Introduction: Home Automation Voice Control - Multi-Room Microphone Speech Analysis

Have you ever felt the need to track your speaking habits, control your home with your voice, or simply record from multiple microphones at once? Then you're in luck! In this Instructable, you will learn how install and use an array of multiple microphones to simultaneously capture speech from individual rooms as text.

Like this Instructable? Don't forget to follow us, favorite it, and check us out on Facebook!

To do this, we'll be using the GStreamer media library and CMU's PocketSphinx speech-to-text utility, running with Python 2.7 on Ubuntu 14.04. This setup is extensible - if you're not looking for speech-to-text and instead want to do some other audio processing, GStreamer has a wide array of plugins that can be hooked up to your multi-microphone array to do recording, audio level monitoring, frequency analysis, and more!

Time Required:

1 hour

Total Cost (per microphone):

$30 wired, or $90 wireless

You Will Need (per microphone):

Extras:

One quick note on the optional wireless system - there are a lot cheaper ways to do wireless microphone audio (we personally tried out this clip-on announcer microphone setup for $13 total), but they're often limited to a single channel. If you buy multiple of these, they'll broadcast to all receivers and you won't get that awesome per-room granularity.

Let's get to work!

Step 1: Preparing the Microphones

An Unfortunate Circumstance:

When our eBay-sourced USB audio dongles arrived, we were excited to finally have multiple microphone jacks! But this was short-lived when we realized that the audio immediately cut out when we plugged any of our active microphones into the jack.

§ Written instruction 1: In the multi-room microphone tutorial, which Python version and operating system run the setup?
The tutorial and the listing after it come from unrelated sources.

§ Given records:
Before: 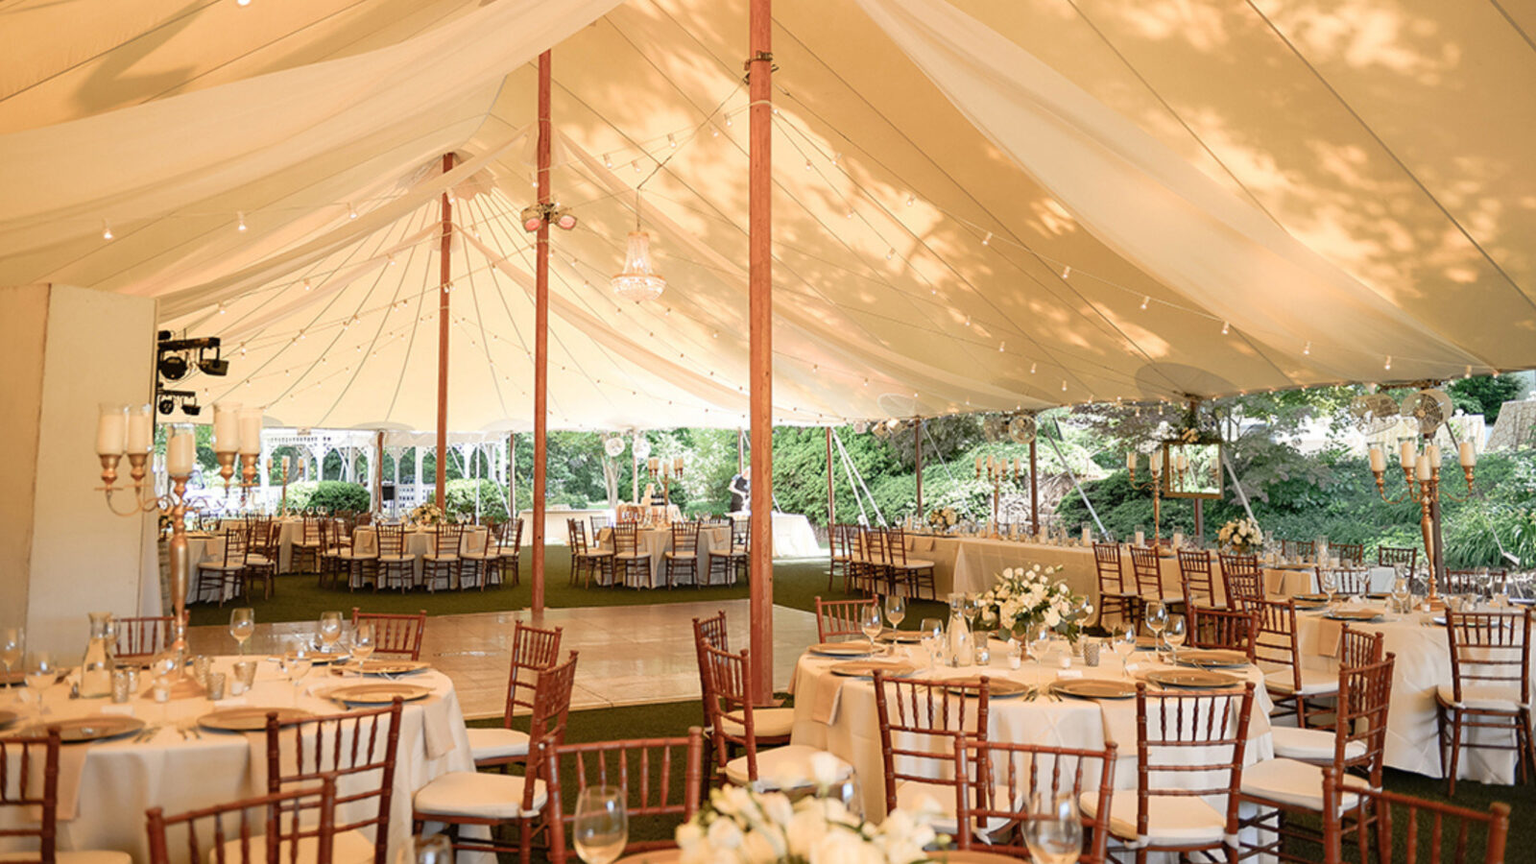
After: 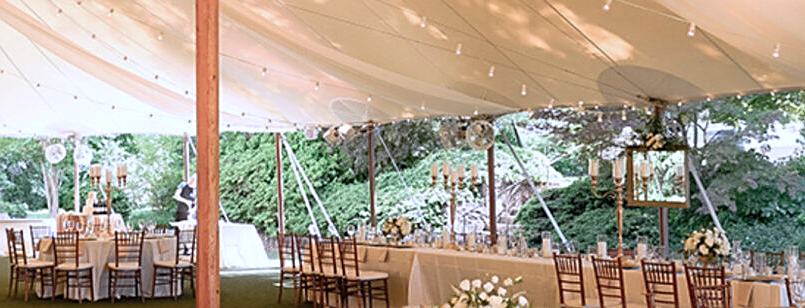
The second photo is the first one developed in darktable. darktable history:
crop: left 36.57%, top 34.699%, right 13.106%, bottom 31.027%
sharpen: on, module defaults
color calibration: illuminant custom, x 0.373, y 0.388, temperature 4238.87 K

§ Written instruction 2: Could you arrange the darktable edit listing as a two-column CSV with the columns "instruction" and "history", one row per entry, each value in a single quoted field with line breaks turned into spaces? Leave out the pictures.

§ Exercise response 1: Python 2.7 on Ubuntu 14.04.

§ Exercise response 2:
instruction,history
"Before: After: The second photo is the first one developed in darktable. darktable history:","crop: left 36.57%, top 34.699%, right 13.106%, bottom 31.027% sharpen: on, module defaults color calibration: illuminant custom, x 0.373, y 0.388, temperature 4238.87 K"